Watch an unmanned Blue Origin rocket fire its escape capsule

As a booster began to fail, emergency systems took over and ejected the unmanned capsule on a Blue Origin flight. Carrying only scientific equipment, the eject system worked; the capsule separated and opened its parachutes. The same sorts of boosters and capsules are also used for manned flights.

Ars Technica:

This is the New Shepard program's first anomaly since its debut flight on April 29, 2015. That mission saw a nominal flight, and the spacecraft safely landed in West Texas. But the booster crash-landed. Since then, Blue Origin has accomplished 20 successful spaceflights and landings in a row, bringing both its boosters and spacecraft back safely.

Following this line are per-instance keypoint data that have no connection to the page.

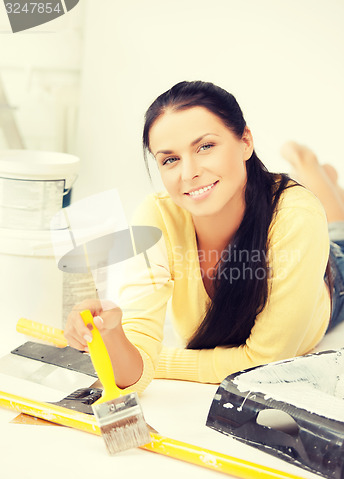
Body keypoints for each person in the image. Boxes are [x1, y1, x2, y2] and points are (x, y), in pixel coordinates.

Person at [64, 81, 344, 395]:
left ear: (245, 142)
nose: (189, 173)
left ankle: (310, 167)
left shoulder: (297, 216)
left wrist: (161, 361)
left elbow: (266, 361)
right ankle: (326, 179)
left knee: (338, 234)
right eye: (170, 159)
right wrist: (113, 336)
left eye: (205, 146)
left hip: (330, 280)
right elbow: (133, 373)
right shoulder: (157, 218)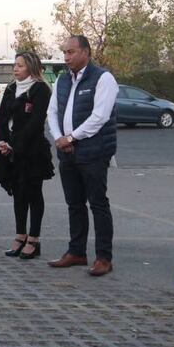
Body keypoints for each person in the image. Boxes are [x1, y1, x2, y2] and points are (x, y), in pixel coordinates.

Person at [46, 35, 119, 277]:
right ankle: (76, 252)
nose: (66, 57)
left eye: (71, 52)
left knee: (98, 204)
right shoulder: (62, 80)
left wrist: (72, 137)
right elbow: (52, 111)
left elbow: (99, 117)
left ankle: (103, 258)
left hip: (93, 151)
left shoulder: (103, 78)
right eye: (64, 52)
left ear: (86, 52)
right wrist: (59, 138)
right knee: (74, 204)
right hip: (66, 151)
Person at [0, 52, 55, 259]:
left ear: (30, 67)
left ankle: (34, 239)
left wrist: (15, 145)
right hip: (9, 150)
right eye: (14, 65)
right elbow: (1, 117)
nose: (15, 69)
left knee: (33, 194)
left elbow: (35, 123)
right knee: (18, 193)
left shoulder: (40, 90)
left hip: (31, 151)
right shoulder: (11, 88)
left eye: (19, 65)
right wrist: (2, 141)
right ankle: (20, 235)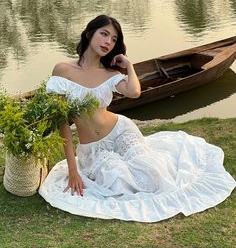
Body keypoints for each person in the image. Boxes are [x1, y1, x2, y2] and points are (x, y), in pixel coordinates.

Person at [39, 15, 235, 222]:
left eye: (114, 39)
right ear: (89, 33)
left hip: (120, 131)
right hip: (93, 148)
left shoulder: (110, 73)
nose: (108, 42)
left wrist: (129, 65)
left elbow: (134, 92)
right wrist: (73, 169)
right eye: (104, 34)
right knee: (118, 182)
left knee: (154, 175)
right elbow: (62, 122)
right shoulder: (63, 70)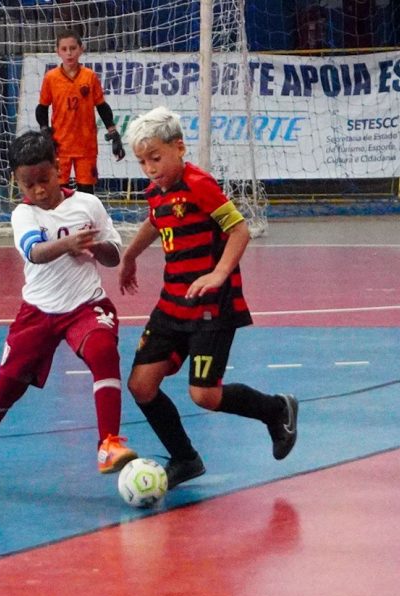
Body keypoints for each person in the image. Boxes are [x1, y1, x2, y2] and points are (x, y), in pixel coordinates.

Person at [118, 106, 299, 489]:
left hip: (211, 308)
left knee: (204, 395)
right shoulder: (156, 191)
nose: (150, 168)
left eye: (156, 158)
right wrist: (131, 255)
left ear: (178, 148)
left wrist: (219, 273)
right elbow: (156, 220)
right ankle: (185, 458)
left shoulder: (198, 184)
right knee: (141, 386)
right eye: (142, 162)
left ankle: (275, 409)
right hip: (172, 303)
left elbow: (239, 229)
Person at [0, 130, 136, 478]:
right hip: (38, 311)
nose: (37, 190)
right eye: (27, 184)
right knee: (9, 383)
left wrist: (95, 247)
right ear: (18, 183)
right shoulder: (24, 215)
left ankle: (109, 443)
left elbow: (113, 257)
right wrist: (68, 245)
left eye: (44, 180)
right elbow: (35, 253)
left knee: (103, 352)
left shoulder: (87, 205)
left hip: (85, 305)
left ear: (59, 169)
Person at [36, 29, 125, 195]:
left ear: (81, 49)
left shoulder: (89, 77)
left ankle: (86, 222)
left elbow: (101, 106)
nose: (69, 53)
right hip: (60, 145)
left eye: (73, 48)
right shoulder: (51, 78)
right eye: (64, 49)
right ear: (58, 52)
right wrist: (44, 130)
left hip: (86, 145)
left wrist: (113, 132)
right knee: (59, 191)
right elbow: (42, 108)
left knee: (86, 193)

Included among that tally are six human spaceflights, dating to July 20, 2021, and the inaugural spaceflight that carried Blue Origin founder Jeff Bezos. The company had already completed three human spaceflights this year ahead of Monday's anomaly, with plans for as many as three more before the end of the year. It now seems likely that the New Shepard program will be sidelined for some time as the booster anomaly is diagnosed, fixed, and tested.
Blue Origin has designated different but similar spacecraft to fly suborbital science missions and human spaceflights. The RSS H. G. Wells made Monday's flight. The company has used a newer spacecraft modified for passengers, the RSS First Step, for human flights.